The above are considered not blinded if the treatment group can be identified in > 20% of participants because of the side effects of treatment.

Intention‐to‐treat

  • Yes: Specifically reported by authors that intention‐to‐treat analysis was undertaken and this was confirmed on study assessment.

  • Yes: Not stated but confirmed on study assessment

  • No: Not reported and lack of intention‐to‐treat analysis confirmed on study assessment (patients who were randomised were not included in the analysis because they did not receive the study intervention, they withdrew from the study or were not included because of protocol violation)

  • No: Stated but not confirmed upon study assessment

  • Not stated

Completeness of follow‐up

Per cent of participants excluded or lost to follow‐up.

Statistical assessment

For dichotomous outcomes (death, treatment failure, non serious adverse events, recurrent hypotension, systolic blood pressure increased by at least 10 mm Hg or systolic BP greater than 100 mm Hg, other interventions to treat hypotension, additional fluids given) results will be expressed as RR with 95% CI. Data will be pooled using the random effects model but the fixed effect model will also be analysed to ensure robustness of the model chosen and susceptibility to outliers.

Where continuous scales of measurement are used to assess the effects of treatment (% target ultrafiltration achieved, post‐dialysis systolic BP (mm Hg), post‐dialysis diastolic BP (mm Hg), volume of fluid used, time to restore BP, nursing time to treat episode, ultrafiltration goal decreased, volume of additional saline used), the mean difference (MD) will be used, or the standardised mean difference (SMD) if different scales have been used. Heterogeneity will be analysed using a chi squared test on N‐1 degrees of freedom, with an alpha of 0.05 used for statistical significance and with the I² test (Higgins 2003).

Subgroup analysis will be used to explore possible sources of heterogeneity (e.g. participants, interventions and study quality). Heterogeneity among participants could be related to age and renal pathology. Heterogeneity in treatments could be related to prior agent(s) used and the agent, dose and duration of therapy. Conference proceedings, abstracts and poster presentations often do not provide sufficient details to determine the validity/quality of the study or its findings. The latter requires analysis of how the trial was conducted and how the results were analysed.
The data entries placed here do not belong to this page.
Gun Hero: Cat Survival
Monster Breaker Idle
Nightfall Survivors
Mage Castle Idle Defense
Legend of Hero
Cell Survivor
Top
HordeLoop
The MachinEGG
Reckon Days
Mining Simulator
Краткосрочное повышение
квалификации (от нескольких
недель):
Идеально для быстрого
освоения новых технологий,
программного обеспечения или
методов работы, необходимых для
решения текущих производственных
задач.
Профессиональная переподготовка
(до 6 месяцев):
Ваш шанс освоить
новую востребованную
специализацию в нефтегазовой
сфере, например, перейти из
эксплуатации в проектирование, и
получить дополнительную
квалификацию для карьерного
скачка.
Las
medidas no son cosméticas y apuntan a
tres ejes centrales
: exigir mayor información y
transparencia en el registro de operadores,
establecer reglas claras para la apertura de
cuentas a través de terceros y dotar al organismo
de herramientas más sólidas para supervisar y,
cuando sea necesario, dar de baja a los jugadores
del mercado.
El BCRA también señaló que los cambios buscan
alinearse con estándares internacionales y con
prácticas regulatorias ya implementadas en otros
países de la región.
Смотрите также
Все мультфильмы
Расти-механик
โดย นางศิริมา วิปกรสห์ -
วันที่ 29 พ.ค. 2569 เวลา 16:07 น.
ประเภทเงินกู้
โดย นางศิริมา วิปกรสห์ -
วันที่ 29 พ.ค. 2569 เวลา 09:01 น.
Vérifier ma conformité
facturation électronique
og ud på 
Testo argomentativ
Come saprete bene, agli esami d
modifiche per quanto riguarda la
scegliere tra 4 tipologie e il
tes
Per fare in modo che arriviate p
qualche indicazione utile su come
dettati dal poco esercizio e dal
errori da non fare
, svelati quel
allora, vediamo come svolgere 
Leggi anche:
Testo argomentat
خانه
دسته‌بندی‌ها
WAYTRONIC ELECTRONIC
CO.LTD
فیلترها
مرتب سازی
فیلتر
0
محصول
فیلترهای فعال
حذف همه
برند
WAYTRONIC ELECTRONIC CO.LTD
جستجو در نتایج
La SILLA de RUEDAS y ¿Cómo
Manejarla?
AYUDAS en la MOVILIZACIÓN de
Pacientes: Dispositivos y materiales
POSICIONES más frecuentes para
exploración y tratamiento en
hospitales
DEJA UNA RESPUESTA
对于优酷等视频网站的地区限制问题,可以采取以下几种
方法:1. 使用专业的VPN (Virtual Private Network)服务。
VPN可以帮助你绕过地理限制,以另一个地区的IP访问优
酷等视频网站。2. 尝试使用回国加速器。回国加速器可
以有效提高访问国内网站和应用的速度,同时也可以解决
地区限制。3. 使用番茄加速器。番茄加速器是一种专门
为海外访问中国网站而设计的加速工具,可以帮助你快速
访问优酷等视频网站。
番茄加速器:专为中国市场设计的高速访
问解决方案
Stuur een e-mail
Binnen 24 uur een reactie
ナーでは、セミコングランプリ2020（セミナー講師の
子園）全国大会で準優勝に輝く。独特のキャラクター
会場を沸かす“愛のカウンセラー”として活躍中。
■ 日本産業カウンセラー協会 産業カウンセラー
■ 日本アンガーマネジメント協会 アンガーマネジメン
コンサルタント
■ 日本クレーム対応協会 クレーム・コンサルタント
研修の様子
That is, without publication, safety and efficacy claims may not be replicable or refutable. We shall carry out subgroup analyses based on publication type (full text versus abstract only). Adverse effects will be tabulated and assessed with descriptive techniques, as they are likely to be different for the various agents used. Where possible, the risk difference (RD) with 95% CI will be calculated for each adverse effect, either compared to no treatment or to another agent. Funnel plots will be used to assess for publication bias.